Maduro initially blamed unspecified “fascists,” and Leopoldo López in particular, for the protests and the violence. They were, he said, part of an “ongoing coup attempt” against him. But video footage shows that the shootings were, in fact, the work of members of the Venezuelan police and plainclothes agents working with them. (The police also operated in apparent tandem with militiamen from radical colectivos who operate out of the city’s slums and also attacked protesters.) Maduro has acknowledged that members of the Intelligence Service infiltrated the protests, and dismissed its director in response to the video evidence of policeman firing shots at demonstrators.
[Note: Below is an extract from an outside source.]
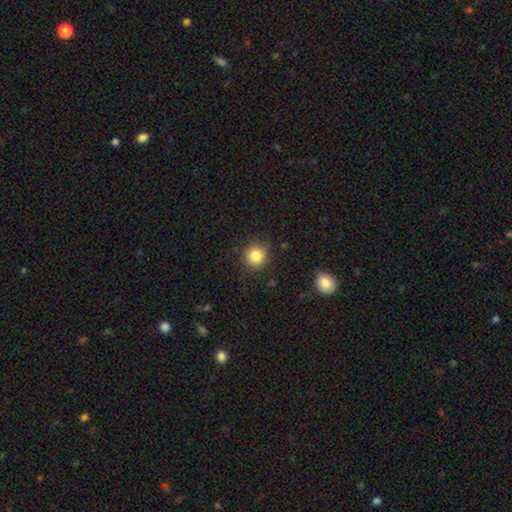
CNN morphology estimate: This appears to be a smooth galaxy with no disk features (85%) that is round (91%). Merging: none (87%).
Maduro speaks constantly, unceasingly, about the United States. In a press conference Maduro held on Friday, in Caracas, in which he spoke for three hours, he grandiloquently invited President Obama to a face-to-face “dialogue.” In an apparent attempt to get brotherly with Obama, he said how much he loved “the blues” and often felt as he had come “from Mississippi in a past life.” But yesterday he named Maximilien Arveláiz, a highly capable adviser, as his choice to become Venezuela’s new Ambassador to Washington. (The visa of the last Ambassador was revoked by the U.S., in 2010, after Obama’s choice for the American Ambassador was rejected by Venezuela; there have been no high-level envoys since then.) This is a wise move and a good start. Last week’s thuggery showed what Maduro’s regime is capable of, should it decide to take the gloves off—or loses control. (Whatever else the fifteen-year-old “Bolivarian revolution” may be guilty of, it had, under Chávez, rarely been violent toward its opponents in the old-school sense of the word; Chávez preferred to undermine Venezuela’s public institutions, and governed by giving speeches to cheering mobs.) It may be that Maduro himself was frightened by what he saw, and seeks to find a way back from the edge of the abyss. Strenuous efforts should now be made by Latin America’s most able diplomats—including those from Cuba, which has a key advisory role in Venezuela. Diplomats in Washington need to help, too.
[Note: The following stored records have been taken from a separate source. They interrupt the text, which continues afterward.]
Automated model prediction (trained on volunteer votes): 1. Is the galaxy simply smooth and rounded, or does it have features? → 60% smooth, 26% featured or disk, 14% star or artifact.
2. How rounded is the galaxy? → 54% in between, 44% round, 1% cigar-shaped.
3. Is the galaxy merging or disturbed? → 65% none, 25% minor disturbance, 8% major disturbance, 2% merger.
As in Ukraine, Venezuela, in its own way, today teeters at the brink of something both dangerous and new. Ukraine, too, needs the full attention of regional diplomats. Both countries are confronting the disappointments and disillusionment of once giddy revolutions.
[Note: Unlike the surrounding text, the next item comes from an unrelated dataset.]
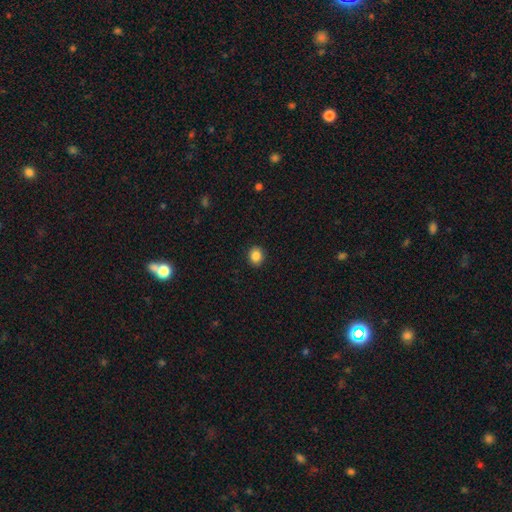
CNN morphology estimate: type=smooth (85%); roundness=round (65%); merging=none (91%).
A little over a year ago, as Hugo Chávez lay dying of cancer, I wrote the following in a piece for this magazine: “After nearly a generation, Chávez leaves his countrymen with many unanswered questions and only one certainty: the revolution that he tried to bring about never really took place. It began with Chávez, and with him, most likely, it will end.” There is no doubt that his revolution is over, and it is not the only one. What needs to be found is a way out of the current mess, so that, little by little, Venezuela, Ukraine, and other countries on the edge can find their way back to some kind of working normality. They must become governable states with working economies and something approaching civic order—but they must also be inclusive and show respect for the rule of law. If not, the consequences will probably be catastrophic. In 2001, Chávez told me that if he wasn’t able to achieve a “real revolution,” as he put it, as the country’s President, “the people” would likely come out on the streets, as he had once done himself, “with guns, at midnight.”